> [Task]: Proceed with the reflection below on letting go of worry and trusting God, continuing from where it stops.

> [Source document]:

I wonder … do we have a memory or an experience that brings us to the same place?  I don’t mean individually, now.  I’m sure some of us have had those moments.    I mean as a community of faith.  Are there moments in our history that we can look back to … moments that can remind us of how God cares for us.  And not just how God cares for us all the time, but times when we have chosen (or been forced to) abandon our own desire to be self-sufficient, when we have chosen to rely wholly on God, when we, as a community, have let go of our worries about the future and focused on following the Spirit’s leading voice into paths where God has provided all that we need.
If there are those stories, I haven’t heard them ….  Though, I wonder if we aren’t in one of those times right now.  Maybe this is a moment when we need to let go of our worries about the future … to set aside our need to plan and control.  I think that might free us from some of our preoccupation and anxiety … free us to listen and to step forward in trust and hope. 
 
When I was in Brethren Volunteer Service I knew a woman who was a worrier.  If you didn’t really know her, it would have seemed like she moved through life just like most of us do, but that wasn’t really the case.  She did her work well.  In fact, she was exceptionally good at planning and taking care of details.  She spent time with friends and had other interests that filled her time.  But she was never really joyful, and when she faced bigger life choices or came upon opportunities that would have been expensive or required a large commitment of her time and energy, she struggled.
It wasn’t that she completely froze up, but she had such a hard time making those decisions.  Her worry about what she should do and how her decisions would affect the future bogged her down so much that she that she missed out on many wonderful experiences and let quite a few opportunities that might have made her quite happy and fulfilled pass her by.  Sometimes, her preoccupation with providing a secure future for herself even blinded her to doors that were open to work or life changes that might have made her quite happy and fulfilled.

Dataset entries:

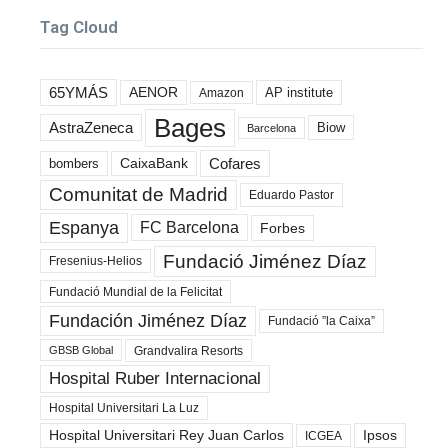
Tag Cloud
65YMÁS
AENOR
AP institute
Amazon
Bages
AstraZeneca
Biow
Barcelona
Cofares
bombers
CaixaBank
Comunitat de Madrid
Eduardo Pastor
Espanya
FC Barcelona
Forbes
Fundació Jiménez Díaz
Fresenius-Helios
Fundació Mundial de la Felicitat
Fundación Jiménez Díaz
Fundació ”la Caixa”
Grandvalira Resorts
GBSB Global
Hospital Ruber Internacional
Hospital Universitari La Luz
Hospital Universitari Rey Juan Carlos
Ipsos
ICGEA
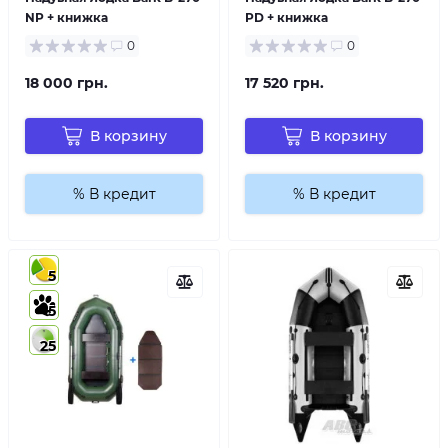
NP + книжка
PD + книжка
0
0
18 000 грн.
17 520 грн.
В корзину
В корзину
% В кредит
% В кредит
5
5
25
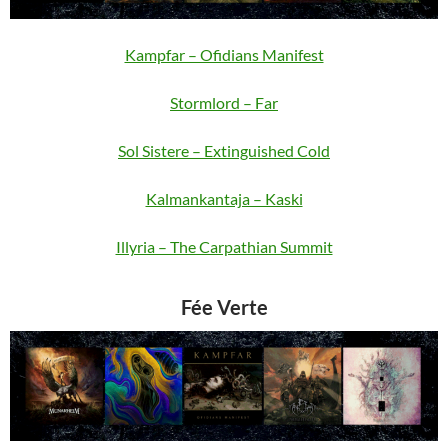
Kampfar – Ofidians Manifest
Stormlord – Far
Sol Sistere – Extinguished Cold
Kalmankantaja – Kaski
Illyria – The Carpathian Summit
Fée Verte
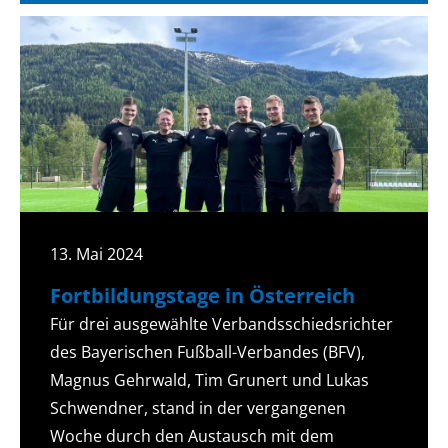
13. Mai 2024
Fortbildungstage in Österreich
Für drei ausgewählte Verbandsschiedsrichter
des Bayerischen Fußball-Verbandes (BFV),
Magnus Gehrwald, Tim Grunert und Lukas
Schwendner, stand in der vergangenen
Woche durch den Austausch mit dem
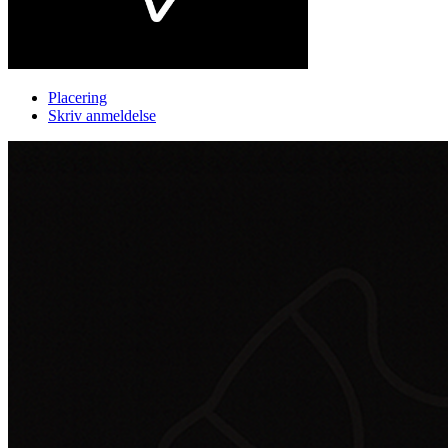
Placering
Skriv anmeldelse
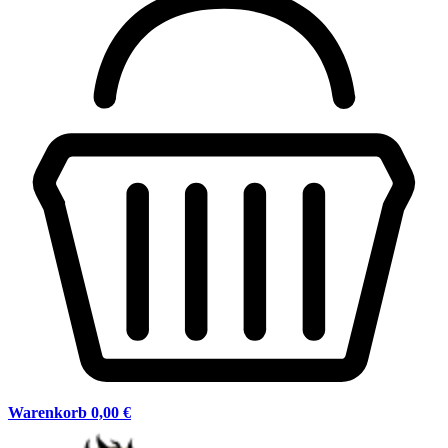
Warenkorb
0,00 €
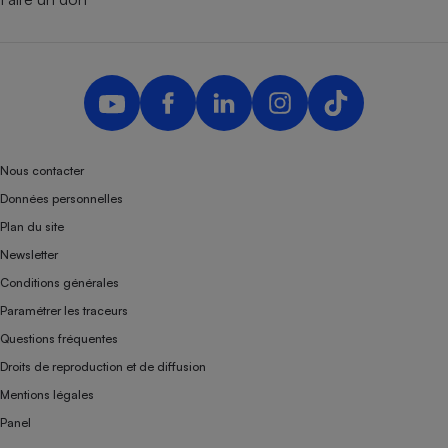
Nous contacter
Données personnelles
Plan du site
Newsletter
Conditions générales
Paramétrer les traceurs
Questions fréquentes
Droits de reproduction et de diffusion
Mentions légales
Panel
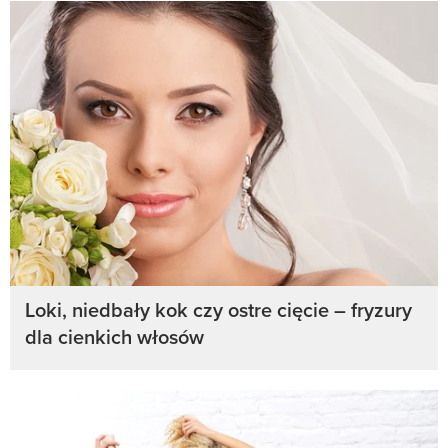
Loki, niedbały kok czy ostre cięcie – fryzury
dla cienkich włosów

> [Response to the exercise]:
I went to a concert with this woman once (her parents were supporters of the band and so the tickets were free).  She really enjoyed all of the music, but toward the end, the group performed a song called “Abandon” that changed her life.
The lyrics included the phrase: “Abandon … hear God rejoicing over you.”
It repeated those words over and over:
          “Abandon hear God rejoicing over you. 
                   Abandon … hear God rejoicing over you.
                         Abandon ….”
After that concert, she did just that….  Oh, she didn’t give up thinking about or planning for the future.  She still worried about it some, and I think that’s okay.  I don’t think there’s anything wrong with taking care for our futures.  The problems come when we hold on too tightly and there’s no room for God there.
That’s what she let go of … her need to control everything.  And as she grew more and more comfortable in her trust, as she let God take care of more and more parts of her life, she became more and more comfortable with herself and content with her life.  She found joy and hope in the midst of holy abandon.
 
I hope that we, as a congregation, can find our way to that same place – the place where we balance our need to prepare for the future with a letting-go of our preoccupation with control.  I see us taking steps toward that, but we have a long way to go.  I am trusting that the Spirit will lead us through and into holy abandon … if we can just let go a little more … and a little more … and a little more.  And there, … there we will see ourselves for what we are – a wonderful creation of God.  There, … there we will hear God rejoicing over us.